__Domande sul brano__.
**a.** Nel brano sul training prosociale, quali dimensioni coinvolgono le sue diverse componenti?
**b.** Riporta senza modifiche la parte del brano sul training prosociale compresa tra "L’alunno ha così" e "ed il clima.", estremi inclusi.

__Brano da leggere__.
▶

Il training prosociale prevede quindi differenti componenti, le quali coinvolgono – a loro volta – una dimensione affettiva, cognitiva e motivazionale:

  • Soluzione dell’aggressività sterile ed impulsiva

  • Atteggiamento orientato all’ottimismo ed alla positività;

  • Competenze comunicative;

  • Empatia;

  • Condotte di aiuto, di condivisione e di collaborazione;

  • Auto-controllo

L’alunno ha così la possibilità di interiorizzare le differenti forme di comportamento prosociale, trasformando sé stesso nel fulcro del proprio processo di crescita: l’apprendimento avviene attraverso la scoperta, il rinforzamento delle condotte, la collaborazione e la creazione di una conoscenza collettiva. La classe diviene una vera e propria comunità i cui membri si relazionano, nella piena consapevolezza delle proprie dinamiche, con l’obiettivo di tutelarne i rapporti ed il clima.

 Manifestare un comportamento prosociale significa possedere la capacità di aiutare e sostenere gli altri, senza attendersi una ricompensa. La natura di questa tipologia di condotta coinvolge anche la dimensione dell’intenzionalità e della motivazione. Offrire del tempo in un’associazione di volontariato, ad esempio, è un comportamento prosociale. Al contrario, fare delle donazioni per avere in cambio dei favori fiscali non lo è. Da qui, possiamo comprendere l’importanza dell’incoraggiamento alla prosocialità, soprattutto se consideriamo la natura individualista della società moderna. Favorire condotte di aiuto, di sostegno tra i membri di una comunità offre la possibilità – ad ampio spettro – di creare un’alternativa all’impoverimento relazionale al quale stiamo assistendo, a favore quindi di un clima sociale maggiormente solidale ed egualitario.

◀

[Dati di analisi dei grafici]
▶

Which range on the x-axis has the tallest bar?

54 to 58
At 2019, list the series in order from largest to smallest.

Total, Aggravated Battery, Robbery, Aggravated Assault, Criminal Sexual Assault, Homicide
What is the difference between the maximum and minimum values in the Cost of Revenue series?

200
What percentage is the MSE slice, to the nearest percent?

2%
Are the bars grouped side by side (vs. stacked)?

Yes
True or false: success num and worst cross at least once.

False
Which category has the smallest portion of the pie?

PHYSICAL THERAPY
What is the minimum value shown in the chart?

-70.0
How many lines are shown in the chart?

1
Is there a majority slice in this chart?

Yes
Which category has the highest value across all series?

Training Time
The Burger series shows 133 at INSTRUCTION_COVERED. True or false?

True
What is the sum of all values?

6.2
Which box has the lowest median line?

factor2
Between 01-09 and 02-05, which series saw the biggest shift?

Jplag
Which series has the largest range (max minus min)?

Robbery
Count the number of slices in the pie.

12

◀

__Risposte per numero__.
**a.** Una dimensione affettiva, cognitiva e motivazionale.

**b.**
L’alunno ha così la possibilità di interiorizzare le differenti forme di comportamento prosociale, trasformando sé stesso nel fulcro del proprio processo di crescita: l’apprendimento avviene attraverso la scoperta, il rinforzamento delle condotte, la collaborazione e la creazione di una conoscenza collettiva. La classe diviene una vera e propria comunità i cui membri si relazionano, nella piena consapevolezza delle proprie dinamiche, con l’obiettivo di tutelarne i rapporti ed il clima.